Esquecer o Rubem Fonseca, de quem já roubei passagens de seus livros e as transportei para cá. Não levar em consideração que um de seus marcantes personagens (existe algum que não o seja?) como que impunha limites éticos e morais ao voyeurismo: jamais se deve olhar para uma mulher enquanto ela estiver dormindo.

A heresia é perdoada e cabe demonstrar o motivo.

“Pedi a Deus que a guardasse para mim, que a não mereço. Pedi a Deus que lhe impusesse a última dedicação por mim, o último sacrifício em meu favor: que ela morresse depois de mim. Isto que a ela digo amiúde, como um brinco, é, muito a sério, o bem supremo que espero merecer de Deus: tê-la ao meu lado quando eu morrer.”

Dignos de nossa repulsa aqueles tempos de machismo (pensei no adjetivo “exacerbado”, o que seria um despropósito, pois não há gradação, machismo é machismo de qualquer jeito e deve ser repelido). Em contrapartida, enalteçamos o romantismo, tão típico do final dos anos 1950/1960 e artigo raro em nossos dias.

“Ela é mais forte, mais dedicada, mais capaz de encontrar na vida a razão de viver, e não, como eu, condicioná-la a certos valôres da vida, mais capaz, por isto mesmo, de sofrer a minha ausência, do que eu a dela. A certeza de que ela está a poucos metros de mim povoa esta transitória solidão; enche-me de fôrça e destemor. A idéia de que eu poderia me encontrar sòzinho, para sempre, nestas salas, entre êstes livros, diante destas coisas humildes que nos acompanham há tantos anos, é mais do que insuportável: é inconjeturável para mim.”
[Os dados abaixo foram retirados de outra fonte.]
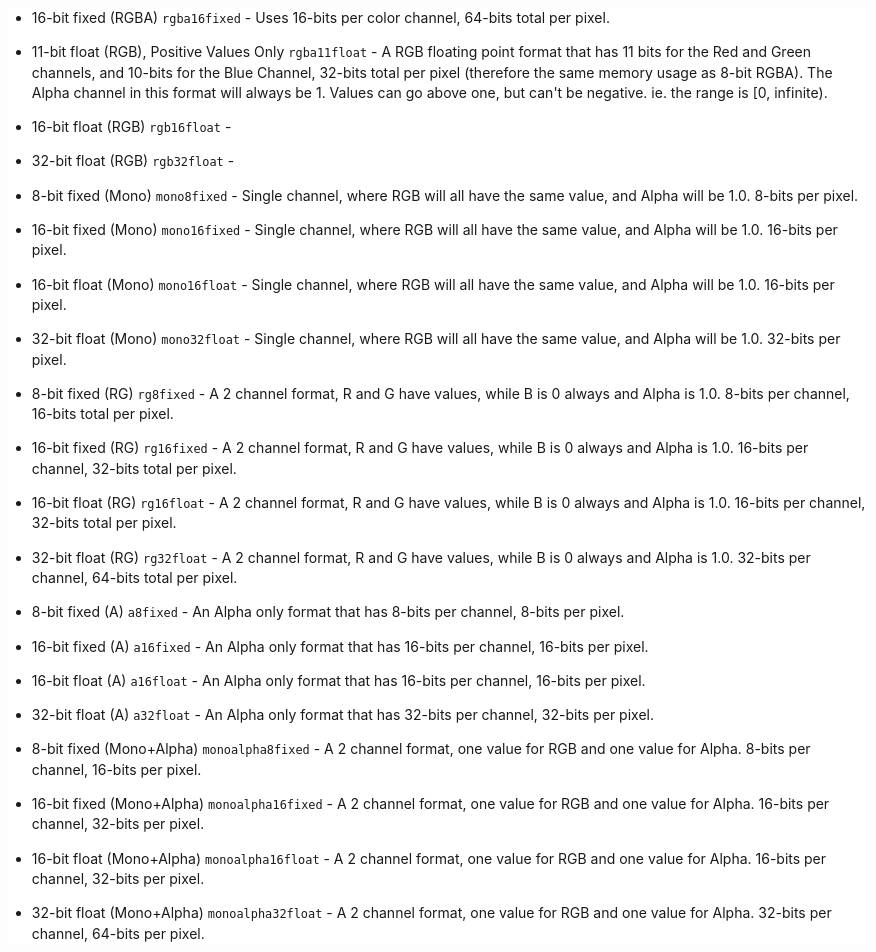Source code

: * 16-bit fixed (RGBA) `rgba16fixed` - Uses 16-bits per color channel, 64-bits total per pixel.

* 11-bit float (RGB), Positive Values Only `rgba11float` - A RGB floating point format that has 11 bits for the Red and Green channels, and 10-bits for the Blue Channel, 32-bits total per pixel (therefore the same memory usage as 8-bit RGBA). The Alpha channel in this format will always be 1. Values can go above one, but can't be negative. ie. the range is [0, infinite).

* 16-bit float (RGB) `rgb16float` -

* 32-bit float (RGB) `rgb32float` -

* 8-bit fixed (Mono) `mono8fixed` - Single channel, where RGB will all have the same value, and Alpha will be 1.0. 8-bits per pixel.

* 16-bit fixed (Mono) `mono16fixed` - Single channel, where RGB will all have the same value, and Alpha will be 1.0. 16-bits per pixel.

* 16-bit float (Mono) `mono16float` - Single channel, where RGB will all have the same value, and Alpha will be 1.0. 16-bits per pixel.

* 32-bit float (Mono) `mono32float` - Single channel, where RGB will all have the same value, and Alpha will be 1.0. 32-bits per pixel.

* 8-bit fixed (RG) `rg8fixed` - A 2 channel format, R and G have values, while B is 0 always and Alpha is 1.0. 8-bits per channel, 16-bits total per pixel.

* 16-bit fixed (RG) `rg16fixed` - A 2 channel format, R and G have values, while B is 0 always and Alpha is 1.0. 16-bits per channel, 32-bits total per pixel.

* 16-bit float (RG) `rg16float` - A 2 channel format, R and G have values, while B is 0 always and Alpha is 1.0. 16-bits per channel, 32-bits total per pixel.

* 32-bit float (RG) `rg32float` - A 2 channel format, R and G have values, while B is 0 always and Alpha is 1.0. 32-bits per channel, 64-bits total per pixel.

* 8-bit fixed (A) `a8fixed` - An Alpha only format that has 8-bits per channel, 8-bits per pixel.

* 16-bit fixed (A) `a16fixed` - An Alpha only format that has 16-bits per channel, 16-bits per pixel.

* 16-bit float (A) `a16float` - An Alpha only format that has 16-bits per channel, 16-bits per pixel.

* 32-bit float (A) `a32float` - An Alpha only format that has 32-bits per channel, 32-bits per pixel.

* 8-bit fixed (Mono+Alpha) `monoalpha8fixed` - A 2 channel format, one value for RGB and one value for Alpha. 8-bits per channel, 16-bits per pixel.

* 16-bit fixed (Mono+Alpha) `monoalpha16fixed` - A 2 channel format, one value for RGB and one value for Alpha. 16-bits per channel, 32-bits per pixel.

* 16-bit float (Mono+Alpha) `monoalpha16float` - A 2 channel format, one value for RGB and one value for Alpha. 16-bits per channel, 32-bits per pixel.

* 32-bit float (Mono+Alpha) `monoalpha32float` - A 2 channel format, one value for RGB and one value for Alpha. 32-bits per channel, 64-bits per pixel.

  


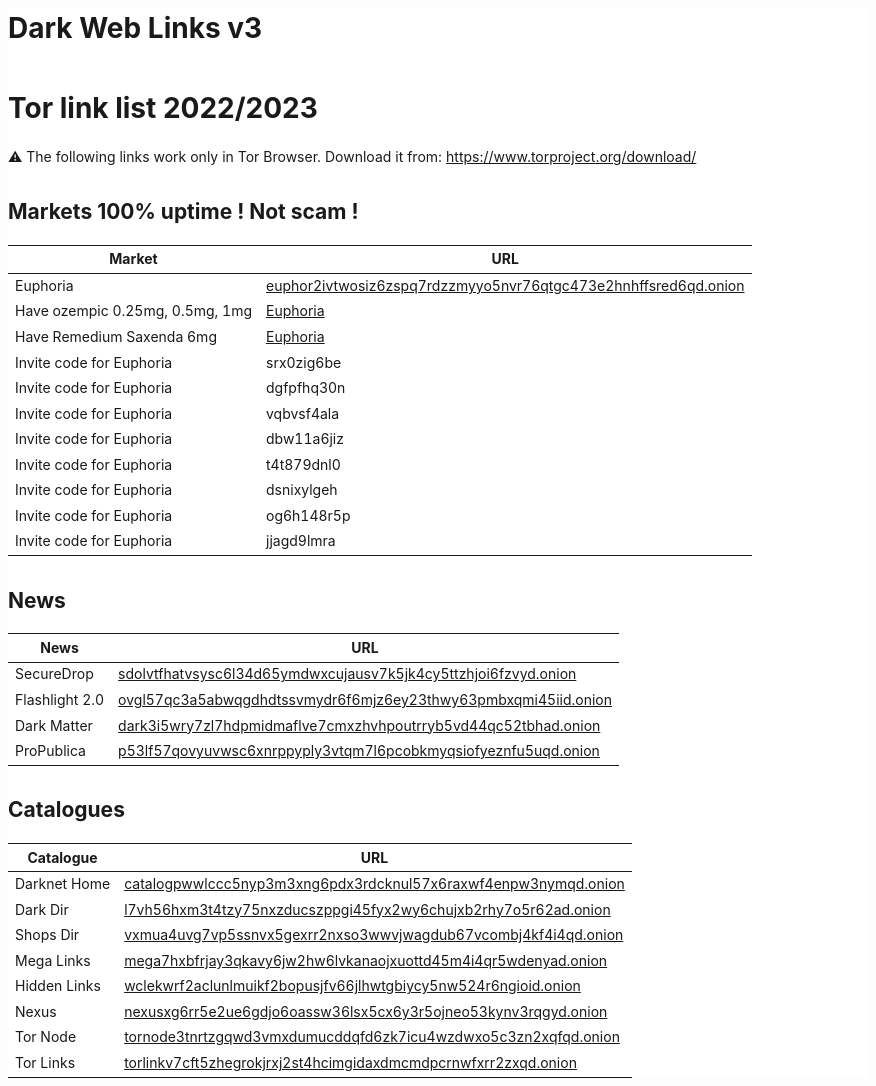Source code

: # Dark Web Links v3 
# Tor link list 2022/2023    

:warning: The following links work only in Tor Browser. Download it from: https://www.torproject.org/download/ 

## Markets 100% uptime ! Not scam !  

| Market | URL |
| --- | --- |
| Euphoria | [euphor2ivtwosiz6zspq7rdzzmyyo5nvr76qtgc473e2hnhffsred6qd.onion](http://euphor2ivtwosiz6zspq7rdzzmyyo5nvr76qtgc473e2hnhffsred6qd.onion) | 
| Have  ozempic 0.25mg, 0.5mg, 1mg  | [Euphoria](http://euphor2ivtwosiz6zspq7rdzzmyyo5nvr76qtgc473e2hnhffsred6qd.onion) |
| Have Remedium Saxenda 6mg | [Euphoria](http://euphor2ivtwosiz6zspq7rdzzmyyo5nvr76qtgc473e2hnhffsred6qd.onion)|
| Invite code for Euphoria | srx0zig6be | 
| Invite code for Euphoria | dgfpfhq30n |
| Invite code for Euphoria | vqbvsf4ala | 
| Invite code for Euphoria | dbw11a6jiz | 
| Invite code for Euphoria | t4t879dnl0 |
| Invite code for Euphoria | dsnixylgeh | 
| Invite code for Euphoria | og6h148r5p | 
| Invite code for Euphoria | jjagd9lmra | 

## News

| News | URL |
| --- | --- |
| SecureDrop | [sdolvtfhatvsysc6l34d65ymdwxcujausv7k5jk4cy5ttzhjoi6fzvyd.onion](http://sdolvtfhatvsysc6l34d65ymdwxcujausv7k5jk4cy5ttzhjoi6fzvyd.onion) |
| Flashlight 2.0 | [ovgl57qc3a5abwqgdhdtssvmydr6f6mjz6ey23thwy63pmbxqmi45iid.onion](http://ovgl57qc3a5abwqgdhdtssvmydr6f6mjz6ey23thwy63pmbxqmi45iid.onion) |
| Dark Matter | [dark3i5wry7zl7hdpmidmaflve7cmxzhvhpoutrryb5vd44qc52tbhad.onion](http://dark3i5wry7zl7hdpmidmaflve7cmxzhvhpoutrryb5vd44qc52tbhad.onion) |
| ProPublica | [p53lf57qovyuvwsc6xnrppyply3vtqm7l6pcobkmyqsiofyeznfu5uqd.onion](http://p53lf57qovyuvwsc6xnrppyply3vtqm7l6pcobkmyqsiofyeznfu5uqd.onion) |


## Catalogues


| Catalogue | URL |
| --- | --- |
| Darknet Home | [catalogpwwlccc5nyp3m3xng6pdx3rdcknul57x6raxwf4enpw3nymqd.onion](http://catalogpwwlccc5nyp3m3xng6pdx3rdcknul57x6raxwf4enpw3nymqd.onion) |
| Dark Dir | [l7vh56hxm3t4tzy75nxzducszppgi45fyx2wy6chujxb2rhy7o5r62ad.onion](http://l7vh56hxm3t4tzy75nxzducszppgi45fyx2wy6chujxb2rhy7o5r62ad.onion) |
| Shops Dir | [vxmua4uvg7vp5ssnvx5gexrr2nxso3wwvjwagdub67vcombj4kf4i4qd.onion](http://vxmua4uvg7vp5ssnvx5gexrr2nxso3wwvjwagdub67vcombj4kf4i4qd.onion) |
| Mega Links | [mega7hxbfrjay3qkavy6jw2hw6lvkanaojxuottd45m4i4qr5wdenyad.onion](http://mega7hxbfrjay3qkavy6jw2hw6lvkanaojxuottd45m4i4qr5wdenyad.onion) |
| Hidden Links | [wclekwrf2aclunlmuikf2bopusjfv66jlhwtgbiycy5nw524r6ngioid.onion](http://wclekwrf2aclunlmuikf2bopusjfv66jlhwtgbiycy5nw524r6ngioid.onion) |
| Nexus | [nexusxg6rr5e2ue6gdjo6oassw36lsx5cx6y3r5ojneo53kynv3rqgyd.onion](http://nexusxg6rr5e2ue6gdjo6oassw36lsx5cx6y3r5ojneo53kynv3rqgyd.onion) |
| Tor Node | [tornode3tnrtzgqwd3vmxdumucddqfd6zk7icu4wzdwxo5c3zn2xqfqd.onion](http://tornode3tnrtzgqwd3vmxdumucddqfd6zk7icu4wzdwxo5c3zn2xqfqd.onion) |
| Tor Links | [torlinkv7cft5zhegrokjrxj2st4hcimgidaxdmcmdpcrnwfxrr2zxqd.onion](http://torlinkv7cft5zhegrokjrxj2st4hcimgidaxdmcmdpcrnwfxrr2zxqd.onion) |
Insta ressaltar que tal declaração de amor é dada por um sexagenário a uma esposa que era sua companheira desde quando os dois eram jovens. E o marido apaixonado não se contentara ainda com a entrega e o vigor de suas palavras. Achou por bem se alongar, acabando por moer nossa resistência emocional em face de paixão tão assumida e deliberada:

“Os poetas, os filósofos pensam na morte, na própria morte, e sôbre este tema pessoal muitos dêles, como Montaigne, têm criado as suas melhores páginas. Eu, à medida que envelheço, penso também na morte, mas não na minha. Sim, não na minha, porque a morte dela seria a minha morte em vida. E a morte em vida é pior que a morte.

“Morrer é uma forma de abandono. Ela, enquanto puder, não me abandonará.”